Label a Map, Diagram, etc
One of the more challenging questions in the listening exam is labeling a map, diagram, or plan. In this case, you need to listen very carefully and follow the verbal description well enough to associate it with the visual representation. This requires the ability to follow instructions and directions, or determine spatial relationships.
It should look something like this:
There are many variations on this, but quite simply you will be given some sort of incomplete information and asked to complete it according to the information in the listening passage. Perhaps it will be a note or form that needs to be filled with names or numbers. In other cases it is a more complex flow chart that needs you to listen for stages in a procedure.
The most important thing with this type of question is to read the instructions carefully. It will say something like:
WRITE NO MORE THAN TWO WORDS AND/OR A NUMBER
You must make sure to stick to this as any answer with too many words will be marked as incorrect.
This is something many students find to be difficult as you are asked a question and required to listen to find the words in the recording. You will again be told the maximum number of words you can use, so make sure not to exceed that limit.
Because of the nature of the question, the answer will not be too complex. Instead, expect questions like “Who…?” and “What time…?” that require only one or two words as an answer.
Each question is worth one mark, so you will be given a mark out of forty for your IELTS listening test. This is converted to a band score of between 0-9.
You can calculate your band score from the number of answers you get correct. Do plenty of listening practice under exam conditions and you will get a good idea of what your band score will be after doing the real IELTS exam.
Other Important Things to Know
You may hear speakers from the U.K. or U.S.A., as well as Canada, New Zealand, Australia, or South Africa. Some students practice listening exclusively to American TV or BBC News and so they are confused by the other accents. However, English is an international language and you should be familiar with these accents at the very least. The speakers will speak clearly and in standard English, so there is no new slang or technical jargon to encounter.
The IELTS exam is, to some extent, also a test of your thinking skills. Sometimes there are answered designed to trick you. It is not always straightforward. You may have to think carefully about a question and the answer may appear to be one of two possible answers, but only a very careful analysis of the language would reveal the correct one. In these cases, it is best to take a guess and move quickly on. You don’t have time to dwell on the difficult ones. Make sure you get the easy stuff right first.
Strategies for Success in IELTS Listening
I have numerous posts on this blog offering free help for students with their IELTS listening preparation. You can find some of them here:
- How to Answer Multiple Choice Questions [IELTS Listening Tips]

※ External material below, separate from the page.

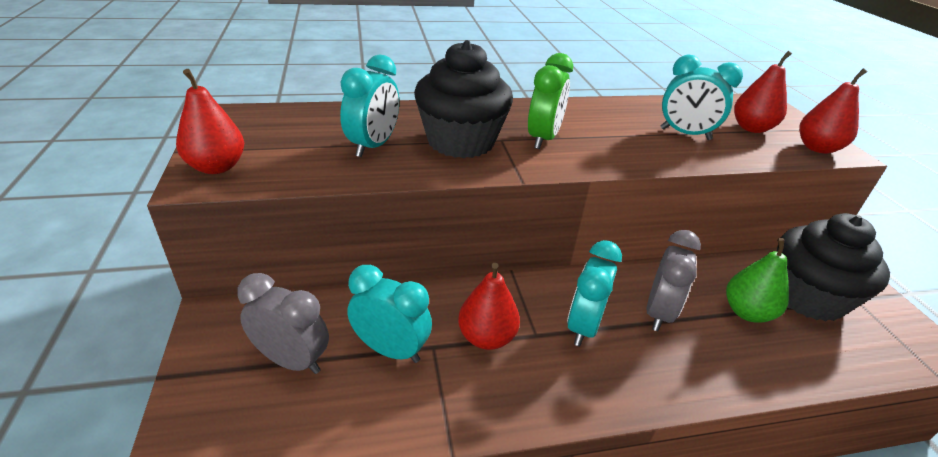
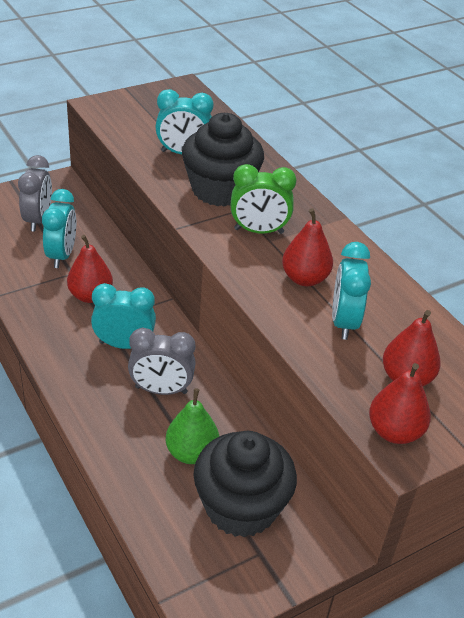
camera: 70 degrees right, 5 degrees up
(217, 167) = (116, 106): red pear -> red pear (304, 278)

- How to Pass the IELTS Listening
- 4 Tips For Improving Your IELTS Listening Score
- Improve your English listening skills with podcasts
- 10 IELTS Listening Tips
The gist of it is this: practice is absolutely vital. Additionally, you need to be familiar with hearing English, with exam techniques, and with listening for specific details in both conversations and monologues. Get used to the format of the IELTS exam and the wording used in listening questions, and then on exam day you must read these instructions very carefully. It is easy to make small, silly mistakes.